Despite not being very interested in reading about the 1960s, perhaps because it did not originate in the US, I've always felt the Situationists to be worth the time to consider their ideas.  Ken Knabb's Bureau of Public Secretes is among the best sources for translations and analysis of their intellectual "products."  I've always favored the lack of leaders in that particular movement.

Anyway, a piece by Ken Knabb featured on Counterpunch offers a good synopsis of what the Situationists were all about, and the parallels with the Occupy Movement (including the use of the General Strike).  It also contains a rebuttal of the god-awful Salon article by Gary Kamiya, The Original Mad Men: What Can OWS Learn from a Defunct French Avant-Garde Group?  Frankly, it was such a piece of crap that I couldn't finish it, but Ken did:
I have examined Mr.
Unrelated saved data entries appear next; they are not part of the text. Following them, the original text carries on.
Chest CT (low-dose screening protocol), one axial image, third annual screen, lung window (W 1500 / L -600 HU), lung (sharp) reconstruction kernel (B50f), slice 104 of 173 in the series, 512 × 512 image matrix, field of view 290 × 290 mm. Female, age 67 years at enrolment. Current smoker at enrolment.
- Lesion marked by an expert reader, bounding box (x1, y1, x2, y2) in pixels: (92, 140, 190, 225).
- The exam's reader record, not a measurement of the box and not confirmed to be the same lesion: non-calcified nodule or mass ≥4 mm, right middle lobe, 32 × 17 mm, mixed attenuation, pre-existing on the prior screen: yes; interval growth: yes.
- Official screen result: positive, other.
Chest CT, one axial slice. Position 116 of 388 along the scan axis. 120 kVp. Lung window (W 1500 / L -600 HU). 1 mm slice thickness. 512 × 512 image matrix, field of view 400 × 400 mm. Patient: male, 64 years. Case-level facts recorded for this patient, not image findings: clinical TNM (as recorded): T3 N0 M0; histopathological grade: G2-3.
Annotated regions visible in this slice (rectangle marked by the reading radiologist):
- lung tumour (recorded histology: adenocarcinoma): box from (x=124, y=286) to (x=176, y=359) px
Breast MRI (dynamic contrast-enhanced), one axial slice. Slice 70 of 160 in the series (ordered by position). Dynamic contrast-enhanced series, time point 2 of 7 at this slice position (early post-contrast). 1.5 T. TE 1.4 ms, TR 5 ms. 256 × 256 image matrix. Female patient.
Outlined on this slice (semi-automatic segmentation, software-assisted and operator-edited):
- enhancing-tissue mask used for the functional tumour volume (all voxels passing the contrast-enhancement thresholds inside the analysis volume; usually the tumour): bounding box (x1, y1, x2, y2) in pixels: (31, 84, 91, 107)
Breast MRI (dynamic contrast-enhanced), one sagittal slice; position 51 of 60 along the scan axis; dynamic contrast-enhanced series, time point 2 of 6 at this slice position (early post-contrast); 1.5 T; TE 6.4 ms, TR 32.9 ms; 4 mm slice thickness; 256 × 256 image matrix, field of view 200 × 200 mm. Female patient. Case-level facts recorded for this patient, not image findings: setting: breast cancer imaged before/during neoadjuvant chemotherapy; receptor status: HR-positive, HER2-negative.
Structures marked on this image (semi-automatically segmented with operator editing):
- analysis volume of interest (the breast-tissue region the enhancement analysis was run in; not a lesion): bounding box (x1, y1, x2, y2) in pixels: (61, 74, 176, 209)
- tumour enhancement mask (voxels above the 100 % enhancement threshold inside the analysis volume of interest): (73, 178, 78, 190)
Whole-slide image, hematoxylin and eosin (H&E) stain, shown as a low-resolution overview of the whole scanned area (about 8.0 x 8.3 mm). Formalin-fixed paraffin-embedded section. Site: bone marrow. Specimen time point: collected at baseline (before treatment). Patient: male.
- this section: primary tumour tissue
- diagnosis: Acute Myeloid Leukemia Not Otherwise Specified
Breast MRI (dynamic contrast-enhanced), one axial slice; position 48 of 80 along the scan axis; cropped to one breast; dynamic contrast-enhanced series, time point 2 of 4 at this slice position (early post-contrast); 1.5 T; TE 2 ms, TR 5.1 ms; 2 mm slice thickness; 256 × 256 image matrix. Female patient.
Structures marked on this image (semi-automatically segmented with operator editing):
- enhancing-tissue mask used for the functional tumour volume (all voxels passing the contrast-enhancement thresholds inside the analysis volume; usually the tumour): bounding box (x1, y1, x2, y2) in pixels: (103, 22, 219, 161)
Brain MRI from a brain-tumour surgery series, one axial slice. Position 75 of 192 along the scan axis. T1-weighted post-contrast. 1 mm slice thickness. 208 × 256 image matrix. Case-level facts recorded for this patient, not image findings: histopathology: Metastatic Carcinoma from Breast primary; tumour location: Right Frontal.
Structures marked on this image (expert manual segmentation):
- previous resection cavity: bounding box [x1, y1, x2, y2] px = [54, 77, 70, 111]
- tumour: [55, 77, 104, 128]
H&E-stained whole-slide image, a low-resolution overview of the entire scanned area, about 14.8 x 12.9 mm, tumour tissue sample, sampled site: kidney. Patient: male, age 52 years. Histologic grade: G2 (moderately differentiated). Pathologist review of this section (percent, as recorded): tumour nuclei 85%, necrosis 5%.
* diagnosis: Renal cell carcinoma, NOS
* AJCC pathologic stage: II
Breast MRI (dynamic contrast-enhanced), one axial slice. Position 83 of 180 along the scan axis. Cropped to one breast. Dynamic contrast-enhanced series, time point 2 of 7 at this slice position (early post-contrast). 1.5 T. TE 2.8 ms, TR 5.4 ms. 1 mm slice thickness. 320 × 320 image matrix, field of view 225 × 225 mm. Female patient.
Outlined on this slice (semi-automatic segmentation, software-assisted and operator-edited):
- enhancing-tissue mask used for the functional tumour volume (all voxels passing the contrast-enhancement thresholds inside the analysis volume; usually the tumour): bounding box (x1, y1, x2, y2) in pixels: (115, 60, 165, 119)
Kamiya’s article here not because what he says about the situationists has any particular significance, but simply because it happens to be among the first examples of the sort of thing we can expect to see in the coming months as media commentators attempt to get their tiny minds around this strange phenomenon in order to reassure their readers and viewers: “Don’t worry, we’ve got this covered, we’ve already read this stuff so you don’t have to and we can assure you that these situationists are of no significance, they’re just some sort of zany cultural pranksters, or ivory-tower theorists, or grim radical dogmatists, or stuffy academic propagandists, or loony utopian dreamers, or irresponsible vandals, or something . . . . Anyway, whatever they are, there’s nothing to see here. Move on.”
God save OWS from the liberals--always the vanguard of the counter-revolution--and their authoritarian ass-licking.